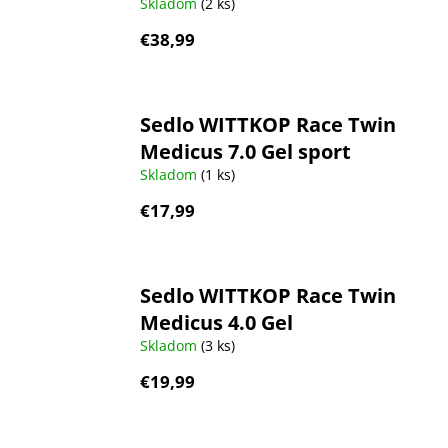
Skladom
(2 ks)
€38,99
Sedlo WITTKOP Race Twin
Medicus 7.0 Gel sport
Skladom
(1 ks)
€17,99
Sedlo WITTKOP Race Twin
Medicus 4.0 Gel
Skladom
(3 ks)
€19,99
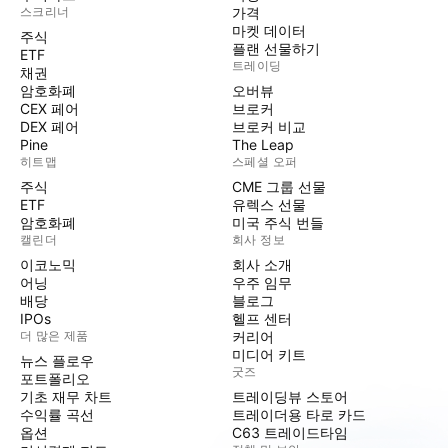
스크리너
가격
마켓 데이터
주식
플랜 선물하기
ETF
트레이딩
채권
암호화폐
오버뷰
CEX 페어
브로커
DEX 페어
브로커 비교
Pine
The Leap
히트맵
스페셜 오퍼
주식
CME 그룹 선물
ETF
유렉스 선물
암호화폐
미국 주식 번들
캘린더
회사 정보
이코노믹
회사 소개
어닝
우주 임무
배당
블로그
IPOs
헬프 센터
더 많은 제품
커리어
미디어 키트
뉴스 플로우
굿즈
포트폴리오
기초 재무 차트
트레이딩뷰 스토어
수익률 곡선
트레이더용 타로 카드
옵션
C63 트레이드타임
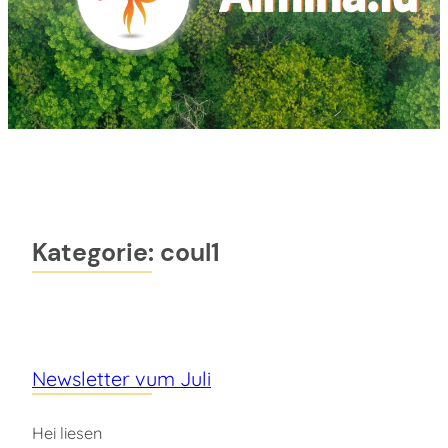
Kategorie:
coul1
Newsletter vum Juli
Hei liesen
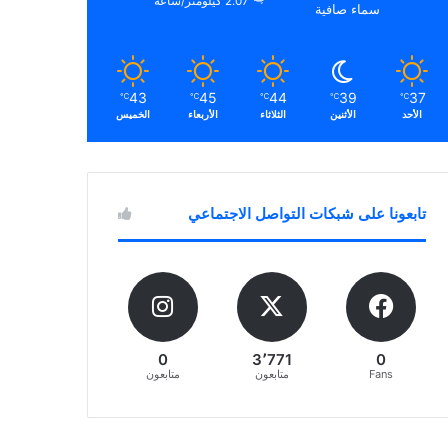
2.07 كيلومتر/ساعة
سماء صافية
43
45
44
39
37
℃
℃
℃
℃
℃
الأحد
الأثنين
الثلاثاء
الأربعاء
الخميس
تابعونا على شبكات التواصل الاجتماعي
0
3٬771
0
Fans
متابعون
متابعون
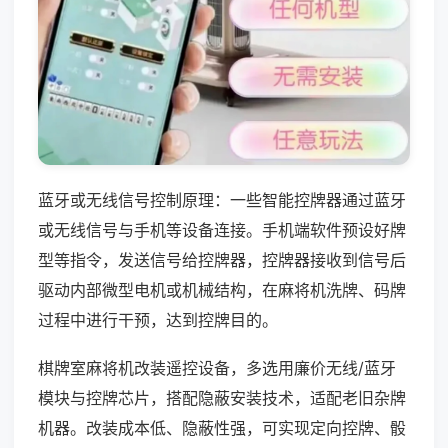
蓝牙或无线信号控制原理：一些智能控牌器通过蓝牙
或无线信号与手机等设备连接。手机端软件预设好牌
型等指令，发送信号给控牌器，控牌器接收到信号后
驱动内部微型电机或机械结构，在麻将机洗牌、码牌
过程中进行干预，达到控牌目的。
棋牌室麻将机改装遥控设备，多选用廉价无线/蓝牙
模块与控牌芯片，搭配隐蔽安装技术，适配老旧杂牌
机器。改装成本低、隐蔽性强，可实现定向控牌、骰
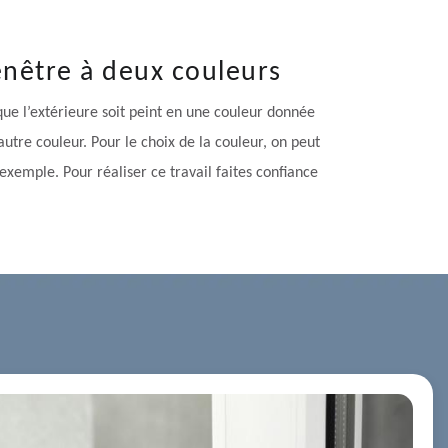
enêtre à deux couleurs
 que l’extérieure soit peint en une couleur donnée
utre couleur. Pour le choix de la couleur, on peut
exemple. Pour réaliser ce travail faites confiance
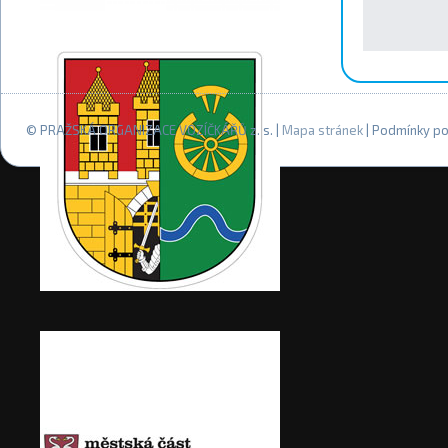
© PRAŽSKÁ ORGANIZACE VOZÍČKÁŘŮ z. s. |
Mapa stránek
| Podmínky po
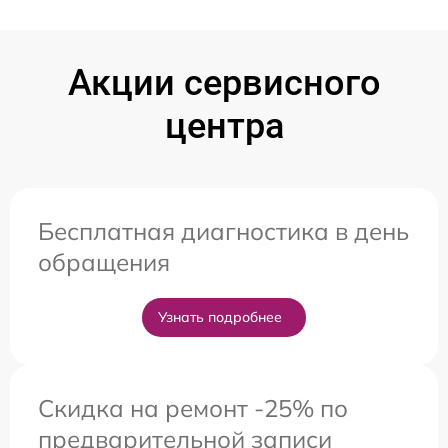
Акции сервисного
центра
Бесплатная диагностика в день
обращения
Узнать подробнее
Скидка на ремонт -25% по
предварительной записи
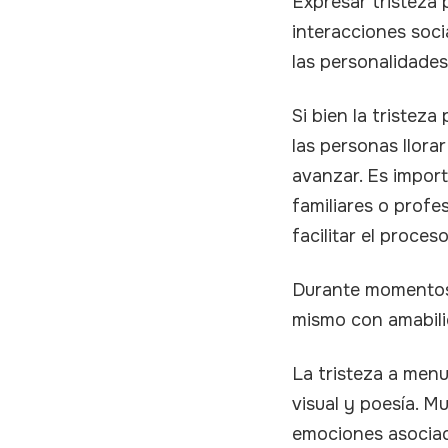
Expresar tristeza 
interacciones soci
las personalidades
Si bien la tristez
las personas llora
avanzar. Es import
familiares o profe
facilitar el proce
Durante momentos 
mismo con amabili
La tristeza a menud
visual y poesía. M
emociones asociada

• Problem requirements: Copy out the lines starting with the one that contains "蓝牙或无线信号控制原理：一些智能控牌器通过蓝牙" and going on through the end of the records, without the pictures.

• Answer section:
蓝牙或无线信号控制原理：一些智能控牌器通过蓝牙
或无线信号与手机等设备连接。手机端软件预设好牌
型等指令，发送信号给控牌器，控牌器接收到信号后
驱动内部微型电机或机械结构，在麻将机洗牌、码牌
过程中进行干预，达到控牌目的。
棋牌室麻将机改装遥控设备，多选用廉价无线/蓝牙
模块与控牌芯片，搭配隐蔽安装技术，适配老旧杂牌
机器。改装成本低、隐蔽性强，可实现定向控牌、骰
enêtre à deux couleurs
 que l’extérieure soit peint en une couleur donnée
utre couleur. Pour le choix de la couleur, on peut
exemple. Pour réaliser ce travail faites confiance
© PRAŽSKÁ ORGANIZACE VOZÍČKÁŘŮ z. s. |
Mapa stránek
| Podmínky po
Акции сервисного
центра
Бесплатная диагностика в день
обращения
Узнать подробнее
Скидка на ремонт -25% по
предварительной записи
Expresar tristeza 
interacciones soci
las personalidades
Si bien la tristez
las personas llora
avanzar. Es import
familiares o profe
facilitar el proce
Durante momentos 
mismo con amabili
La tristeza a menud
visual y poesía. M
emociones asociada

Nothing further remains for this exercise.